Google Starts Translation and Software Service to Boost Ad Sales to Exporters

Google launched a site called Google Ads for Global Advertisers, aimed at businesses selling across borders. The functions bundled into it included translation tools and software to help companies find customers in international markets. The company framed it as a service. It was also, transparently, a way to sell more advertising.

The commercial logic

Search advertising grows when more businesses have something to advertise to more people. A retailer in Ohio that only sells to Americans has a fixed ceiling on its ad spend. The same retailer, able to describe its products in German and take payment in euros, has a much higher one.

Removing the language barrier was therefore not charity. It was the removal of a constraint on the size of Google Ads itself. Every advertiser that discovers a viable market abroad becomes a larger advertiser at home.

What the tools actually did, and did not, solve

The package addressed the visible obstacles. Keyword suggestions in other languages, machine translation of ad copy, guidance on which markets were searching for a given product. These are real problems and the tools made a genuine dent in them.
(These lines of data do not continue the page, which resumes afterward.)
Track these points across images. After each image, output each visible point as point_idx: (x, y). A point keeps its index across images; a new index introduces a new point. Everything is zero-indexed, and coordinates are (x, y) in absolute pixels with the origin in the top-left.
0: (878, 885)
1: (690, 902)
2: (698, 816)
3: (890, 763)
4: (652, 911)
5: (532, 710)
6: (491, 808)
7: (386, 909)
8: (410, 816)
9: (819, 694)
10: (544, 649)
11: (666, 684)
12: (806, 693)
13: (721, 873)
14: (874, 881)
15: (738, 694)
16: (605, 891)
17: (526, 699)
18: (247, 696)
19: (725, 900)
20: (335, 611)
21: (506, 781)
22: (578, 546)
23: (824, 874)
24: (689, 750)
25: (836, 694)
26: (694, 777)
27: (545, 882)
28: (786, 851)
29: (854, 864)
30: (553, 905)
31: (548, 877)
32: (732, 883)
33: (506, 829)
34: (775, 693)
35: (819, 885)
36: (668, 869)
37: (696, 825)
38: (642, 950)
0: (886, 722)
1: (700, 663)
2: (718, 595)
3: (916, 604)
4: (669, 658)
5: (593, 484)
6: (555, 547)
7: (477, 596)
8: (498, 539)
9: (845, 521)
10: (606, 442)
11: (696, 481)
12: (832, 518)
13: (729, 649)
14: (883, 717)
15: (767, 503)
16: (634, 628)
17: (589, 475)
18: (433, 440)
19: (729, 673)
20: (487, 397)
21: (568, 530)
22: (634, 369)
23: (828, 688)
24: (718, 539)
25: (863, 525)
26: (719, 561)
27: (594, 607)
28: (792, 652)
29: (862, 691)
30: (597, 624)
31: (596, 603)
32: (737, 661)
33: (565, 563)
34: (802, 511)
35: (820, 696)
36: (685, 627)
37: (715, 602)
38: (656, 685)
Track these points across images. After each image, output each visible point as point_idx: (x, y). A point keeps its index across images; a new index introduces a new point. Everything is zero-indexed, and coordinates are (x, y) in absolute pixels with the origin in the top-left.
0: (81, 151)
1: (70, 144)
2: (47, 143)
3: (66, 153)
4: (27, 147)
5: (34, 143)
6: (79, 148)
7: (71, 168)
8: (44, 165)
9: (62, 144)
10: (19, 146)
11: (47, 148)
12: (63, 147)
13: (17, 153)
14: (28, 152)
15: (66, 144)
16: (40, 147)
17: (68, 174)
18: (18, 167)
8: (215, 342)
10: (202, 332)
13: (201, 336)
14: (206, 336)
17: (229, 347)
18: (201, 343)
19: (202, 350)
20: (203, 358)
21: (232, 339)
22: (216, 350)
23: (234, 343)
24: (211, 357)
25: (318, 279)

What they could not solve is what happens after the click. A German shopper who clicks a competently translated ad and lands on an English checkout page with prices in dollars and a shipping estimate of three to six weeks does not buy. The advertiser has paid for the click and inherited the bounce.

This is the gap that separates advertising from ecommerce translation. The ad is the cheapest part of the funnel to translate. The product pages, the returns policy, the payment methods and the customer support are the expensive parts, and they are where the conversion actually happens.

Machine-translated ad copy has a specific failure mode

Short text is deceptively hard. An ad headline has a character limit, a call to action and an implied tone, and machine translation flattens all three. The output is grammatical and lifeless, or grammatical and slightly wrong in a way only a native speaker notices.

The recurring problems are consistent across markets:

  • Product category names that do not match what local customers actually type into a search box
  • Imperatives rendered as polite suggestions, which destroys the call to action
  • Text expansion that pushes the headline past the character limit and truncates it mid-word
  • Brand slogans translated when they should have been left alone or rewritten from scratch

Advertisers comparing notes in communities such as r/ecommerce report the same pattern: the campaigns that work abroad are the ones where a native speaker rewrote the copy rather than translating it, and where the keyword research was redone from scratch in the target language.

Keyword research does not survive translation

This is the point most often missed. People do not search for translated terms. They search for the words they use. A literal translation of a high-volume English keyword frequently has no search volume at all in the target market, while the phrase that does have volume is a term nobody would have arrived at by translating anything.

Any campaign built on translated keywords is bidding on phrases that no local customer types. The money is spent, the impressions are low, and the advertiser concludes that the market does not want the product. The market never saw it.

What cross border selling really requires

The businesses that succeed in cross border ecommerce tend to treat a new market as a new storefront rather than a translated version of the old one. That means:

  • Native keyword research before a single ad is written
  • Product pages and checkout localised, not just the ads that point at them
  • Local currency, local payment methods and a delivery promise that is credible in that country
  • Customer support in the language the marketing was written in
  • Legal copy, returns and warranty terms adapted to local rules

The distinction between translation and localization services matters commercially here. Translation renders the words. Localisation adapts the offer, and the second is where conversion rates move.

The platform's incentive and the seller's incentive diverge

It is worth being clear-eyed about the asymmetry. A platform earns when an advertiser spends, whether or not the campaign converts. The advertiser earns only when it converts. Tools supplied by the platform therefore optimise for getting a campaign live quickly, which is exactly the point at which most international campaigns are undercooked.

None of that makes the tools bad. They lowered the barrier to trying a market, which is genuinely useful. It simply means the advertiser has to supply the half of the work the platform has no reason to insist on.

The markets people pick, and the markets that pay

There is a predictable order in which exporters expand, and it is usually wrong. Companies start with the markets they can imagine, which means the ones whose language they half recognise or whose consumers look like their existing ones. France, Germany, Spain. Those are also the markets with the most entrenched local competition and the highest cost per click.

The markets that reward a modest ad budget are frequently the ones nobody on the marketing team has visited. Poland, Romania, Turkey, Vietnam, Brazil. Search costs are a fraction of the Western European equivalent, local competitors are often weaker at digital retail, and a well-localised storefront can occupy a position that would take years and a fortune to win at home.

The catch is logistics. A cheap click into a market you cannot ship to affordably is a wasted click, which is why the sequencing that works is boring: check whether you can deliver profitably first, localise second, advertise third. Doing it in reverse is how a company concludes that a market rejected it when in truth the market never got a usable offer.

The lasting point

Selling into e-commerce markets abroad became easy to attempt and remained hard to do well, and the gap between those two things is where most international ad budgets are quietly lost. The ad was never the hard part.